Victor und Patrick machten sich mit Grimassen über die Polizisten lustig. Die Wagen fuhren kreuz und quer über die Straßen und nahmen keine Rücksicht auf die Fußgänger. Nicht einmal die Polizisten. Belch versuchte den Verfolgern zu entkommen, indem er scharfe, enge Kurven fuhr. Doch die Wagen ließen sich nicht abschütteln. 

„Was machen wir jetzt?" 

Victor wurde allmählich nervös und bekam Panik, als die Polizisten immer mehr aufholten. 

„Fahr da hinten lang", befahl Henry und deutete auf einen Abhang. 

„Am Ende wendest du den Wagen schnell!" 

„Bist du wahnsinnig?!" 

„Tu es!" 

Patrick und Victor schauten Henry ängstlich an, dann auf den Abhang, der immer näher kam. 

„Na schön! Ich hoffe du weißt, was du tust!" 

Belch hatte kein besonders großes Vertrauen zu dem Plan, aber schnappen lassen wollte er sich auch nicht. Er fuhr geradewegs auf den Abhang zu. Niemandem war wohl bei der Sache, auch die Polizisten machten verwirrte Gesichter. 

„Die werden sich doch wohl nicht in den Selbstmord stürzen?", fragte ein Polizist seinen Kollegen im Wagen. 

Die Jungs wurden langsam nervös, je näher sie dem Abhang kamen. Nur Henry blieb ruhig. Als die vier nach hinten blickten, waren plötzlich nur noch zwei Wagen zu sehen. Die beiden folgte ihnen aber immer noch, auch bis zu Abhang. 

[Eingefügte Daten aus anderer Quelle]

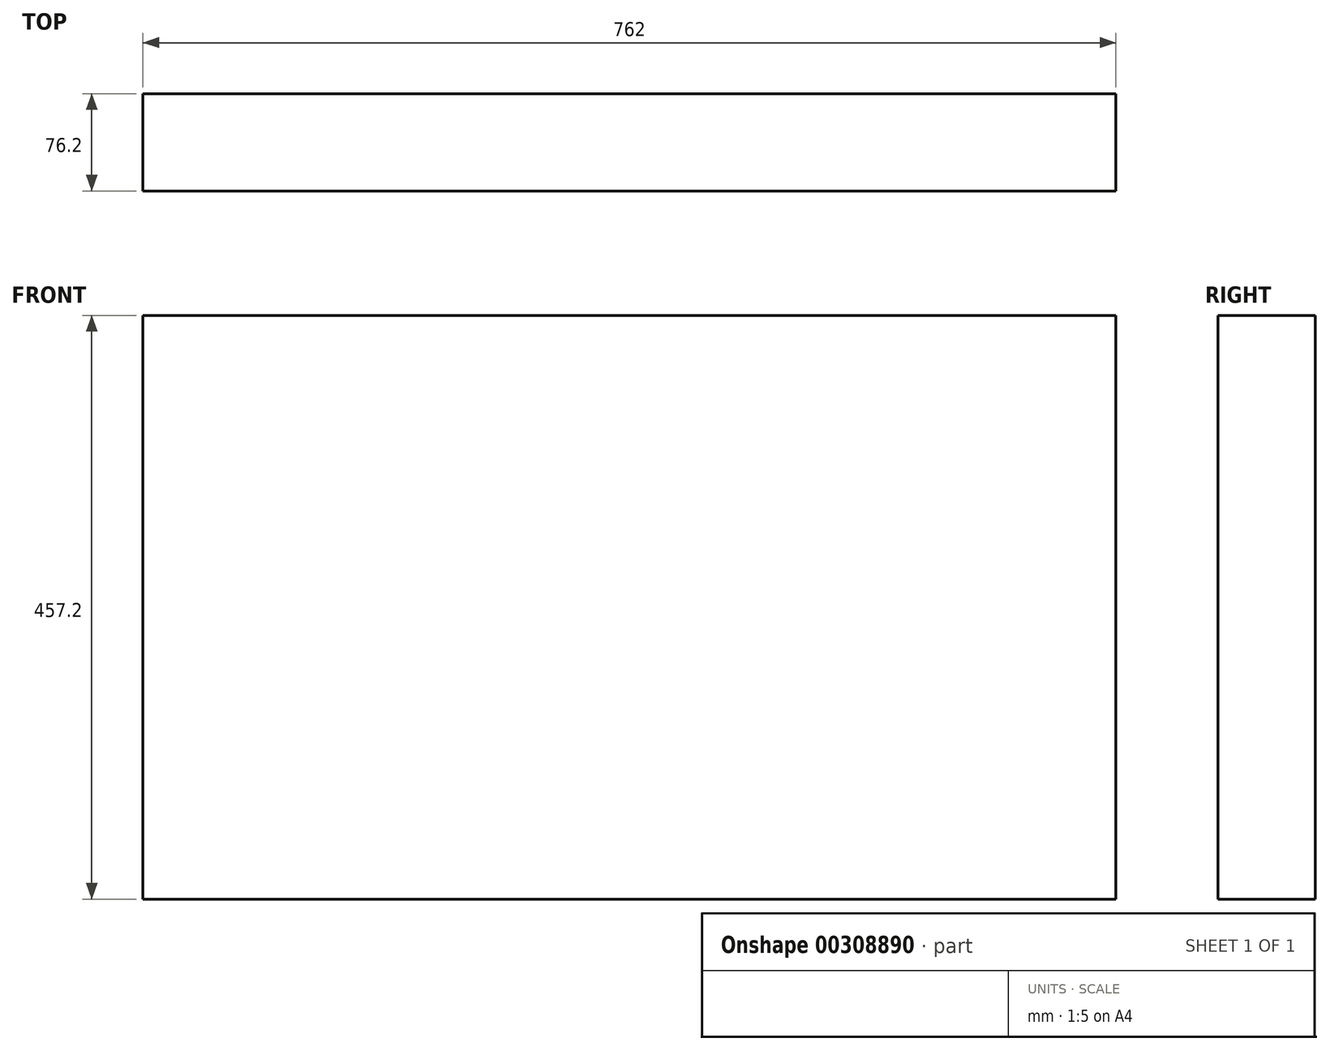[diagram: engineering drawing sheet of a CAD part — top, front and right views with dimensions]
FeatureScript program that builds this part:
annotation { "Feature Type Name" : "Feature", "Feature Type Description" : "" }
export const myFeature = defineFeature(function(context is Context, id is Id, definition is map)
    precondition{}
    {
        {
            var Q0;
            Q0=qCreatedBy(makeId("Front.planeOp"),FACE);
            var sketch = newSketch(context, id + "F0", { "sketchPlane" : qUnion([Q0])});
            skLineSegment(sketch, "E0.bottom", {"start": v(381, -228.6) * mm, "end": v(-381, -228.6) * mm});
            skLineSegment(sketch, "E0.top", {"start": v(381, 228.6) * mm, "end": v(-381, 228.6) * mm});
            skLineSegment(sketch, "E0.left", {"start": v(381, -228.6) * mm, "end": v(381, 228.6) * mm});
            skLineSegment(sketch, "E0.right", {"start": v(-381, -228.6) * mm, "end": v(-381, 228.6) * mm});
            skPoint(sketch, "E0.middle", {"position": v(0, 0) * mm});
            skSolve(sketch);
        }
        {
            var Q0;
            Q0=makeQuery(id+"F0.imprint","IMPRINT",FACE,{"disambiguationData":[TD([[makeQuery(id+"F0.imprint","IMPRINT",EDGE,{"derivedFrom":sQuery(id+"F0.wireOp",EDGE,"E0.bottom")}),-1.0]])]});
            extrude(context, id + "F1", {"entities" : qUnion([Q0]), "depth" : 76.2 * mm});
        }
    });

Patrick spürte, wie sein Herz immer schneller und schneller pochte. Diese Verfolgungsjagd war der Adrenalinkick schlecht hin! Der Abhang kam näher und näher. Schweißperlen bildeten sich auf Belch's Stirn. Es hing alles von ihm ab. Jeder wusste, dass sie es unmöglich überleben konnten, wenn es Belch nicht gelingen sollte, den Wagen rechtzeitig zu wenden. Er begann zu zittern und tief durchzuatmen. Es war riskant. Vielleicht zu riskant? War es die Sache wirklich wert? Doch für Gedanken war keine Zeit mehr.

Ein paar Meter vor dem Hang schrie Henry: „WENDEN!" 

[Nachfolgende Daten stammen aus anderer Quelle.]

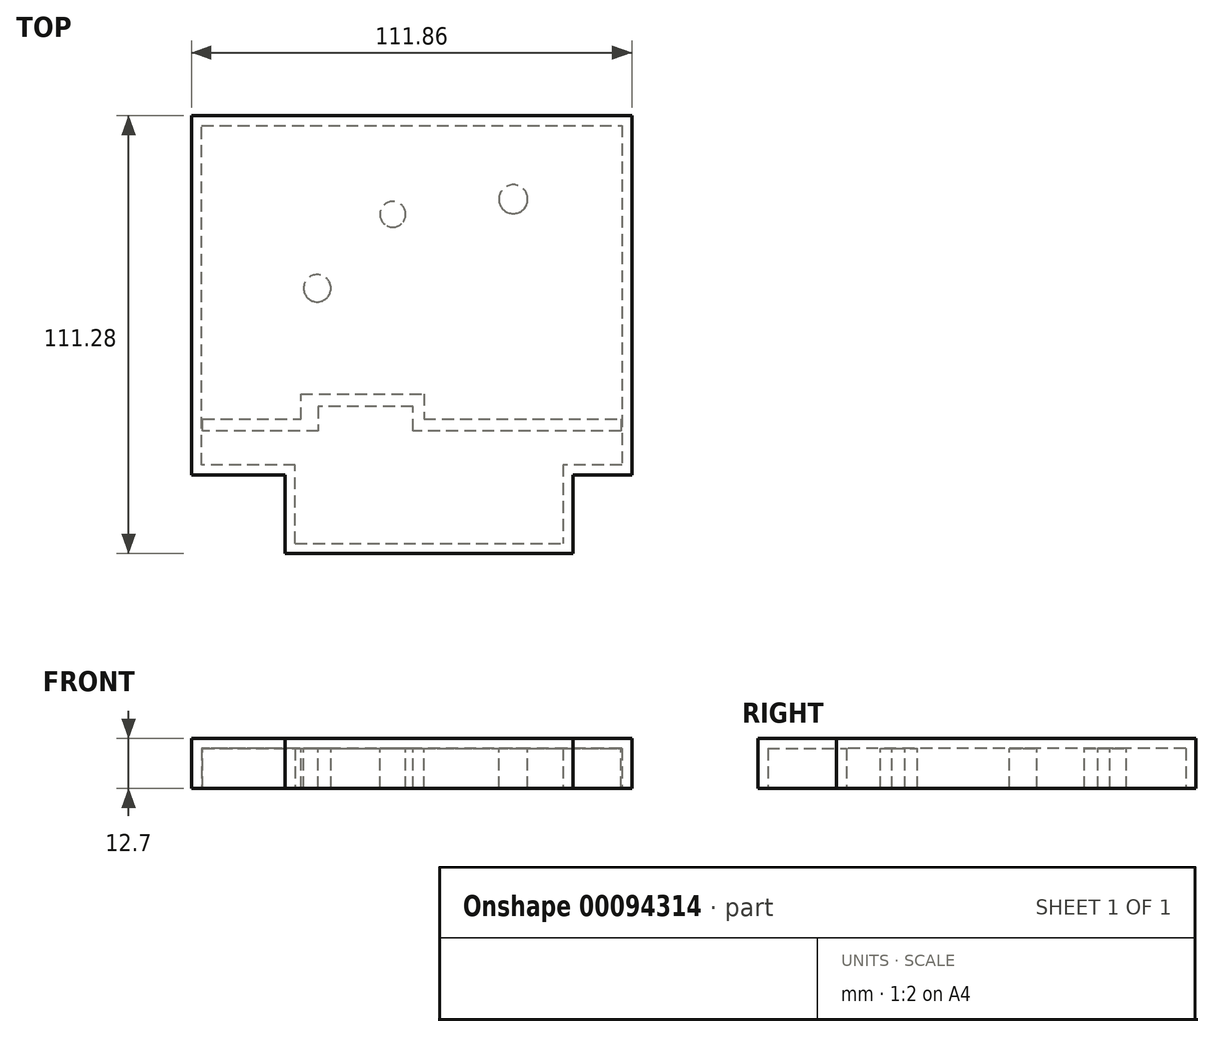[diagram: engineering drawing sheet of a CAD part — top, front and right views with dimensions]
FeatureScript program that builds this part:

Belch kurbelte das Lenkrad mehrere Male um und schaffte es tatsächlich haarscharf an dem Hang vorbei zu fahren. Das Auto fing an leicht zu Seite zu kippen. Die Jungs schrien vor Panik, doch als das Auto wieder auf allen vier Rädern stand, drückte Belch so gut wie es ging auf das Gas und sie schafften es tatsächlich zu entkommen. Die Polizeiwagen kamen mit einer Vollbremsung vor dem Abhang zum Stehen. 

Die Jungs drehten sich ein letztes Mal um und lachten laut drauf los. 

„Das habt ihr davon!", schrie Patrick ihnen hinterher.